**Task objective**
Your task is to transcribe the data exactly while omitting each picture.

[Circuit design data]
┌──

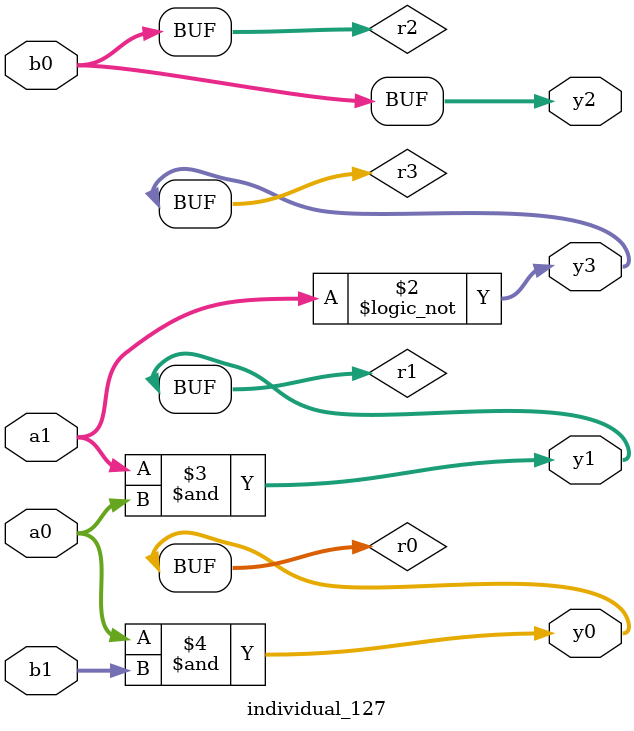
<source format=sv>
module individual_127(input logic [15:0] a1, input logic [15:0] a0, input logic [15:0] b1, input logic [15:0] b0, output logic [15:0] y3, output logic [15:0] y2, output logic [15:0] y1, output logic [15:0] y0);
logic [15:0] r0, r1, r2, r3; 
 always@(*) begin 
	 r0 = a0; r1 = a1; r2 = b0; r3 = b1; 
 	 r3 = ! a1 ;
 	 r1  &=  r0 ;
 	 r0  &=  b1 ;
 	 y3 = r3; y2 = r2; y1 = r1; y0 = r0; 
end
endmodule
</source>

└──

**Answer box**
<source format=sv>
module individual_127(input logic [15:0] a1, input logic [15:0] a0, input logic [15:0] b1, input logic [15:0] b0, output logic [15:0] y3, output logic [15:0] y2, output logic [15:0] y1, output logic [15:0] y0);
logic [15:0] r0, r1, r2, r3; 
 always@(*) begin 
	 r0 = a0; r1 = a1; r2 = b0; r3 = b1; 
 	 r3 = ! a1 ;
 	 r1  &=  r0 ;
 	 r0  &=  b1 ;
 	 y3 = r3; y2 = r2; y1 = r1; y0 = r0; 
end
endmodule
</source>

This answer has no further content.